DynFrs: An Efficient Framework for Machine Unlearning in Random Forest
Shurong Wang, Zhuoyang Shen, Xinbao Qiao, Tongning Zhang, Meng Zhang
TL;DR
DynFrs introduces an efficient machine unlearning framework for Random Forests by coupling Occ(q) cross-tree subsampling with a lazy tag mechanism (Lzy) and using Extremely Randomized Trees (ERT) as the base learner. The approach achieves exact unlearning with favorable theoretical time bounds while delivering substantial practical speedups, especially in online and batch scenarios, and often preserves or improves predictive accuracy. Empirical results across nine binary datasets and a Higgs-scale online stream show orders-of-magnitude improvements over naïve retraining and competitive performance versus prior RF unlearning methods. The framework enables real-time, continual learning and unlearning in privacy-sensitive settings, with open-source reproducibility resources provided. The combination of subsampling, lazy updates, and robust ERTs enables fast, scalable unlearning suitable for dynamic data environments.
Abstract
Random Forests are widely recognized for establishing efficacy in classification and regression tasks, standing out in various domains such as medical diagnosis, finance, and personalized recommendations.
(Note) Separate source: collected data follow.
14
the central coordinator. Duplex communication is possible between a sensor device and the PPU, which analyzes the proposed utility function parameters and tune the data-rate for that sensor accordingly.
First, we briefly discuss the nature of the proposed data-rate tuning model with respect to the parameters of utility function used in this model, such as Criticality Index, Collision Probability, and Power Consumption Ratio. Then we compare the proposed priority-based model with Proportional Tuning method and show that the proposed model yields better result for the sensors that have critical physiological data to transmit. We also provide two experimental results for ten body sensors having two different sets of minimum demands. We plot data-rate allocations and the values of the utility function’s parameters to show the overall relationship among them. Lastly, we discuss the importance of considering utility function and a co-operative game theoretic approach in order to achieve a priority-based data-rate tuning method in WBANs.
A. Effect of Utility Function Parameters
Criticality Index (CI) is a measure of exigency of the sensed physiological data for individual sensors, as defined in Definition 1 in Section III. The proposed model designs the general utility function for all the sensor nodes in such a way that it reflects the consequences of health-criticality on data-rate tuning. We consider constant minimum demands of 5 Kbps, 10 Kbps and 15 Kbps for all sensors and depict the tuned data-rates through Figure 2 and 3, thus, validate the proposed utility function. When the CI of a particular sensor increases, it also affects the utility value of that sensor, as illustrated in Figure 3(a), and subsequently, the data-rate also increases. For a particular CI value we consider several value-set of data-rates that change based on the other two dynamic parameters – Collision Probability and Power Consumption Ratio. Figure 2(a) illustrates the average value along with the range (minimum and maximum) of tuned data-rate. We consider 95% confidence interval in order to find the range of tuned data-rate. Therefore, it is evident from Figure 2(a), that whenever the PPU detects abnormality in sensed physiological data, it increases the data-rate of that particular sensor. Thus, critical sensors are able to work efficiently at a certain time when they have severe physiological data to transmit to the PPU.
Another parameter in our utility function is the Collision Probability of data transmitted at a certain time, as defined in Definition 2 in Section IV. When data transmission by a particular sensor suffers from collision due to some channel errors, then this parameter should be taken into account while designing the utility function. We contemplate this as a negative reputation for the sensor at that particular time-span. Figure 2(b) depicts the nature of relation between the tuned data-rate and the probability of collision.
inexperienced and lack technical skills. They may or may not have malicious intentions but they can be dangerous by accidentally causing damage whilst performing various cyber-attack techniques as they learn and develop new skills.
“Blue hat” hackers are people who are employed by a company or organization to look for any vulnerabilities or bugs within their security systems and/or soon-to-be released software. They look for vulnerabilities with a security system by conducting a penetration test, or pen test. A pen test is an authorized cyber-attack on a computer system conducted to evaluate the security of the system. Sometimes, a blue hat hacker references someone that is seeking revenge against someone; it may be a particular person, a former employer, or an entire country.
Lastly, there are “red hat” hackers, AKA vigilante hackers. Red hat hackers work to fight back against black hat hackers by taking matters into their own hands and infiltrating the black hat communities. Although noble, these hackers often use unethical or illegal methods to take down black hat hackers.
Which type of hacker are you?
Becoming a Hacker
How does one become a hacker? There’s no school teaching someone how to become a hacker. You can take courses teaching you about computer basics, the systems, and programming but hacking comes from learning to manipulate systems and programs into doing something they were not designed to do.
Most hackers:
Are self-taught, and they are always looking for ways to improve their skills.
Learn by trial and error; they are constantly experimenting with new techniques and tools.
These domains, however, are inherently sensitive to privacy concerns, as personal and confidential data are involved. With increasing demand for the right to be forgotten, particularly under regulations such as GDPR and CCPA, the ability to perform machine unlearning has become crucial for Random Forests. However, insufficient attention was paid to this topic, and existing approaches face difficulties in being applied to real-world scenarios. Addressing this gap, we propose the DynFrs framework designed to enable efficient machine unlearning in Random Forests while preserving predictive accuracy. Dynfrs leverages subsampling method Occ(q) and a lazy tag strategy Lzy, and is still adaptable to any Random Forest variant. In essence, Occ(q) ensures that each sample in the training set occurs only in a proportion of trees so that the impact of deleting samples is limited, and Lzy delays the reconstruction of a tree node until necessary, thereby avoiding unnecessary modifications on tree structures. In experiments, applying Dynfrs on Extremely Randomized Trees yields substantial improvements, achieving orders of magnitude faster unlearning performance and better predictive accuracy than existing machine unlearning methods for Random Forests.